» **What you will do**
Every record that follows should be printed verbatim.

# # # # # # #

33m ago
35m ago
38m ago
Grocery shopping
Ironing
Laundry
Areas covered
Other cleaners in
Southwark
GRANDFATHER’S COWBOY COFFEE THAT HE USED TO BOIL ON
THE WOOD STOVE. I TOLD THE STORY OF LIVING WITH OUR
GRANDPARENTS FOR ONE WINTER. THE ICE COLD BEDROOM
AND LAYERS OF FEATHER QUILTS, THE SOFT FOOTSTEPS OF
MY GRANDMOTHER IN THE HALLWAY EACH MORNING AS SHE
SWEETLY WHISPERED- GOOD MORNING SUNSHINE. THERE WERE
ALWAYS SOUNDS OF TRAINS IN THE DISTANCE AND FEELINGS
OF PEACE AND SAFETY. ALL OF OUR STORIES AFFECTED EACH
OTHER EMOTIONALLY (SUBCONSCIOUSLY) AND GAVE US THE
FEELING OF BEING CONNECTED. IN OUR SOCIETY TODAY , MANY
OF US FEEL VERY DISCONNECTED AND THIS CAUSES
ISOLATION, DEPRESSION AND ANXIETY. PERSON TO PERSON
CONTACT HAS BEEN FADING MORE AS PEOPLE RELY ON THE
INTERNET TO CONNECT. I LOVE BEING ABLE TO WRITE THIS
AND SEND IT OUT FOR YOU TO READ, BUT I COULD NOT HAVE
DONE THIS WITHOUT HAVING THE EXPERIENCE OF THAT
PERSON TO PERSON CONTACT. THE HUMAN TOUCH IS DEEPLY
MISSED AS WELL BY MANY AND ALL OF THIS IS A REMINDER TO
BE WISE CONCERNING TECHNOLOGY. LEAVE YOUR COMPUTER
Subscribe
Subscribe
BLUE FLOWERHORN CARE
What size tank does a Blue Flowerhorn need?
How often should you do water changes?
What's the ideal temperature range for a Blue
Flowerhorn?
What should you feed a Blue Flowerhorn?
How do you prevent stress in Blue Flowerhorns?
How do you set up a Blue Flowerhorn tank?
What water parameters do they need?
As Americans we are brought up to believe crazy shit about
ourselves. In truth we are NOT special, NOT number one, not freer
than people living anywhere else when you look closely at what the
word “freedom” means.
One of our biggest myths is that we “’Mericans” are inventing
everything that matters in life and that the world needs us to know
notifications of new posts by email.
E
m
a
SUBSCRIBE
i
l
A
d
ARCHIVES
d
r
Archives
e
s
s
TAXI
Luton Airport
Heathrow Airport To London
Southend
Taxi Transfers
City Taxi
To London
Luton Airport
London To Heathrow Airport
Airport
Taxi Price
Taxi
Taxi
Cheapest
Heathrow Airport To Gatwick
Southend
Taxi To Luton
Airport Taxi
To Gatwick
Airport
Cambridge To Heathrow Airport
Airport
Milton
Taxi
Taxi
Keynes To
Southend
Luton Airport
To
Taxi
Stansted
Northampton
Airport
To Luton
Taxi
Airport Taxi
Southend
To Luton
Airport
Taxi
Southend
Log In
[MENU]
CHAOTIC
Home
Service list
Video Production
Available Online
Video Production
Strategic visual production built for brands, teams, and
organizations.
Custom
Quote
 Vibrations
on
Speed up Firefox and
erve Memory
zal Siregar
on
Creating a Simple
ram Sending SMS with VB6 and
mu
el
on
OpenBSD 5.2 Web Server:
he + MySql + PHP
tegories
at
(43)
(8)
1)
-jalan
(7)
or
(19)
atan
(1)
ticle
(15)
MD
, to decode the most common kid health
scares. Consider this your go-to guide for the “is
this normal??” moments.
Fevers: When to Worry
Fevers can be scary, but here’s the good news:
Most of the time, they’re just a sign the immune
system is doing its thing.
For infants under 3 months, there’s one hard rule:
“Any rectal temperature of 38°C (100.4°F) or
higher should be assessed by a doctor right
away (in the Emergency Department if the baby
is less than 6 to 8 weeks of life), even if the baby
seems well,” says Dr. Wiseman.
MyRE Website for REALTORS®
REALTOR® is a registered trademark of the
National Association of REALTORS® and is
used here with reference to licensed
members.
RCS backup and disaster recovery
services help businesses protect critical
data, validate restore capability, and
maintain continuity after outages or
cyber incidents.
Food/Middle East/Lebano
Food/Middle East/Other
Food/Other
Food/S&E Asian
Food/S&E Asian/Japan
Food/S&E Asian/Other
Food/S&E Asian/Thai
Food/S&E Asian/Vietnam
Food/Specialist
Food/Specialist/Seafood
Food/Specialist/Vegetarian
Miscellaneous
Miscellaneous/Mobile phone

# # # # # # #

» **Result**
33m ago
35m ago
38m ago
Grocery shopping
Ironing
Laundry
Areas covered
Other cleaners in
Southwark
GRANDFATHER’S COWBOY COFFEE THAT HE USED TO BOIL ON
THE WOOD STOVE. I TOLD THE STORY OF LIVING WITH OUR
GRANDPARENTS FOR ONE WINTER. THE ICE COLD BEDROOM
AND LAYERS OF FEATHER QUILTS, THE SOFT FOOTSTEPS OF
MY GRANDMOTHER IN THE HALLWAY EACH MORNING AS SHE
SWEETLY WHISPERED- GOOD MORNING SUNSHINE. THERE WERE
ALWAYS SOUNDS OF TRAINS IN THE DISTANCE AND FEELINGS
OF PEACE AND SAFETY. ALL OF OUR STORIES AFFECTED EACH
OTHER EMOTIONALLY (SUBCONSCIOUSLY) AND GAVE US THE
FEELING OF BEING CONNECTED. IN OUR SOCIETY TODAY , MANY
OF US FEEL VERY DISCONNECTED AND THIS CAUSES
ISOLATION, DEPRESSION AND ANXIETY. PERSON TO PERSON
CONTACT HAS BEEN FADING MORE AS PEOPLE RELY ON THE
INTERNET TO CONNECT. I LOVE BEING ABLE TO WRITE THIS
AND SEND IT OUT FOR YOU TO READ, BUT I COULD NOT HAVE
DONE THIS WITHOUT HAVING THE EXPERIENCE OF THAT
PERSON TO PERSON CONTACT. THE HUMAN TOUCH IS DEEPLY
MISSED AS WELL BY MANY AND ALL OF THIS IS A REMINDER TO
BE WISE CONCERNING TECHNOLOGY. LEAVE YOUR COMPUTER
Subscribe
Subscribe
BLUE FLOWERHORN CARE
What size tank does a Blue Flowerhorn need?
How often should you do water changes?
What's the ideal temperature range for a Blue
Flowerhorn?
What should you feed a Blue Flowerhorn?
How do you prevent stress in Blue Flowerhorns?
How do you set up a Blue Flowerhorn tank?
What water parameters do they need?
As Americans we are brought up to believe crazy shit about
ourselves. In truth we are NOT special, NOT number one, not freer
than people living anywhere else when you look closely at what the
word “freedom” means.
One of our biggest myths is that we “’Mericans” are inventing
everything that matters in life and that the world needs us to know
notifications of new posts by email.
E
m
a
SUBSCRIBE
i
l
A
d
ARCHIVES
d
r
Archives
e
s
s
TAXI
Luton Airport
Heathrow Airport To London
Southend
Taxi Transfers
City Taxi
To London
Luton Airport
London To Heathrow Airport
Airport
Taxi Price
Taxi
Taxi
Cheapest
Heathrow Airport To Gatwick
Southend
Taxi To Luton
Airport Taxi
To Gatwick
Airport
Cambridge To Heathrow Airport
Airport
Milton
Taxi
Taxi
Keynes To
Southend
Luton Airport
To
Taxi
Stansted
Northampton
Airport
To Luton
Taxi
Airport Taxi
Southend
To Luton
Airport
Taxi
Southend
Log In
[MENU]
CHAOTIC
Home
Service list
Video Production
Available Online
Video Production
Strategic visual production built for brands, teams, and
organizations.
Custom
Quote
 Vibrations
on
Speed up Firefox and
erve Memory
zal Siregar
on
Creating a Simple
ram Sending SMS with VB6 and
mu
el
on
OpenBSD 5.2 Web Server:
he + MySql + PHP
tegories
at
(43)
(8)
1)
-jalan
(7)
or
(19)
atan
(1)
ticle
(15)
MD
, to decode the most common kid health
scares. Consider this your go-to guide for the “is
this normal??” moments.
Fevers: When to Worry
Fevers can be scary, but here’s the good news:
Most of the time, they’re just a sign the immune
system is doing its thing.
For infants under 3 months, there’s one hard rule:
“Any rectal temperature of 38°C (100.4°F) or
higher should be assessed by a doctor right
away (in the Emergency Department if the baby
is less than 6 to 8 weeks of life), even if the baby
seems well,” says Dr. Wiseman.
MyRE Website for REALTORS®
REALTOR® is a registered trademark of the
National Association of REALTORS® and is
used here with reference to licensed
members.
RCS backup and disaster recovery
services help businesses protect critical
data, validate restore capability, and
maintain continuity after outages or
cyber incidents.
Food/Middle East/Lebano
Food/Middle East/Other
Food/Other
Food/S&E Asian
Food/S&E Asian/Japan
Food/S&E Asian/Other
Food/S&E Asian/Thai
Food/S&E Asian/Vietnam
Food/Specialist
Food/Specialist/Seafood
Food/Specialist/Vegetarian
Miscellaneous
Miscellaneous/Mobile phone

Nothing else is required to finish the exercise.